• **TASK STATEMENT**: Rewrite the items below, substituting "edge" for each occurrence of "line" and leaving everything else unchanged.

• **ENTRIES**:
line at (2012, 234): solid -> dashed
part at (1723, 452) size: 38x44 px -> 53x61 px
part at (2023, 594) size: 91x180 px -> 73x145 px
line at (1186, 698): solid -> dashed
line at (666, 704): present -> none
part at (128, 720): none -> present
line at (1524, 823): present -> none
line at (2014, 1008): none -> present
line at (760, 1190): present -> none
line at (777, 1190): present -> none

• **RESULT BELOW**:
edge at (2012, 234): solid -> dashed
part at (1723, 452) size: 38x44 px -> 53x61 px
part at (2023, 594) size: 91x180 px -> 73x145 px
edge at (1186, 698): solid -> dashed
edge at (666, 704): present -> none
part at (128, 720): none -> present
edge at (1524, 823): present -> none
edge at (2014, 1008): none -> present
edge at (760, 1190): present -> none
edge at (777, 1190): present -> none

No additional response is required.